Symantec has flagged yet more layoffs although by the end of July it had already cut management by more than a third, according to execs on its earnings call.
The company has already laid off so many staff that its 2014 revenues will suffer, Symantec's executive vice president and chief financial officer James Beer conceded.
"As discussed last quarter, we expect cash flow from operations for fiscal year 2014 to be down approximately $200m (£132m) year over year, driven by severance cash payments," Beer told investors.
The other big bill for the year would be for the firm's own ERP implementation.
Symantec's June quarter GAAP revenue grew three per cent in constant currency to $1.71bn.
But Beer added that the September quarter would also reflect "significant changes" to the sales organisation still to come, and related risks.
"These changes include realigning our sales territories faster than expected, reducing costs through headcount reductions, redesigning the coverage model, launching the new renewals team, converting our generalist sales force to one that's specialised, focusing our sales organisation on new business only and redefining compensation incentives," he said. "We're changing them from farmers to hunters."
A rethink of the channel strategy is also in the offing, according to Beer.
"One of the areas we will be focusing a lot on is services providers," he suggested. "Stay tuned for further insight."
Symantec's chairman, president and chief executive officer, Steve Bennett, said "significant" progress had been made in transforming the company.
"By the end of July , we'll be almost done with our organisational simplification initiative, bringing the number of management layers and spans of control closer to industry standards and reducing our management structure by 30-40 per cent," he said.

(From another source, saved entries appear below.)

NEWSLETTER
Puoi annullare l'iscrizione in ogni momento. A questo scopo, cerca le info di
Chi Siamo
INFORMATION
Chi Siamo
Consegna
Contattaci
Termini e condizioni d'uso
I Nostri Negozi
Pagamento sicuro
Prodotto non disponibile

"Of the top 12 people that were running the company a year ago, seven are no longer with the company. And of our officer population, which was 146, I think, a year ago, 70 are no longer with the company. So we've had quite a significant leadership transition."
Symantec also removed "some redundancies" across the organisation during the last quarter, resulting in the elimination of some "individual contributor" positions, he said.

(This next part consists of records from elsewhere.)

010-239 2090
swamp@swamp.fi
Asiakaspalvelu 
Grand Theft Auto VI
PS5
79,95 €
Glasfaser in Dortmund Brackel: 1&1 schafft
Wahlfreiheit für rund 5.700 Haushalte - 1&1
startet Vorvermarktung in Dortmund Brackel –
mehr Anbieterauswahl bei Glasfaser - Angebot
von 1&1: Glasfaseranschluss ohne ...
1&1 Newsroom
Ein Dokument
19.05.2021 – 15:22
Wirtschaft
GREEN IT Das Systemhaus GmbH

However, Bennett said the Q1 results were better than expected, helped by the strength of some of its largest businesses – including endpoint security and enterprise backup.
He indicated that the restructuring costs will feed through more in Q2, but hopefully then the improvements will also be reflected on the books.

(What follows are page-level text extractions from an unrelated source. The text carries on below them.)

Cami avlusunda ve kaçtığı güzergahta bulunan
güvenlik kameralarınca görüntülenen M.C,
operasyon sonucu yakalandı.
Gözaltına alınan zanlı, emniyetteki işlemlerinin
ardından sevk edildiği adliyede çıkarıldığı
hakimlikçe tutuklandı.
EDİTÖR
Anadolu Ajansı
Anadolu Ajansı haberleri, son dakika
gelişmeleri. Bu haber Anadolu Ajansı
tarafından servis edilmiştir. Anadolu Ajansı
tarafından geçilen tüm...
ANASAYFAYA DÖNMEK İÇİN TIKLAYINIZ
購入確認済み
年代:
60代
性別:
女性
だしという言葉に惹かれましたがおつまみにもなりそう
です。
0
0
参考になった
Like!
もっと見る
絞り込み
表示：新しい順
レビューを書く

"There are a lot of tough changes happening, but there's a lot of positive momentum for us with our employees," Bennett said.
He confirmed that its sales force would now be incentivised to be paid on new business, rather than renewals.
"We are also beginning implementation of the change from a generalist sales force to one with the vast majority focused on either information security or information management solutions," Bennett said.
A new centrally managed renewals organisation will be up and running by the end of the fiscal year across the world, he added.
The downturn in PC sales was not expected to have a huge effect, he said, although it would have had several years ago.
Subscription sales growing
Beer added that more customers are buying its subscription services, with the total subscription business expanding five per cent in Q1, and comprising 45 per cent of total revenue, up one per cent from the year-ago quarter.
"Enterprise subscriptions, which exclude the Norton business, grew 12 per cent and accounted for 15 per cent of total revenue, compared to 14 per cent in the previous year," he said.
He also said $350m has been reallocated, mostly to "key growth opportunities", with remaining savings used to puff up the operating margins for the full 2014 year.
For its September 2013 quarter, the US vendor expects GAAP revenue of $1.65bn-$1.69bn, compared to $1.70bn in the year ago period. About 77 per cent – or $1.28bn – of the Q2 2014 revenue is expected to come from the balance sheet, according to Beer.
However, the full effect of Symantec's go-to-market and sales organisation changes would not be felt until full-year 2015, he said.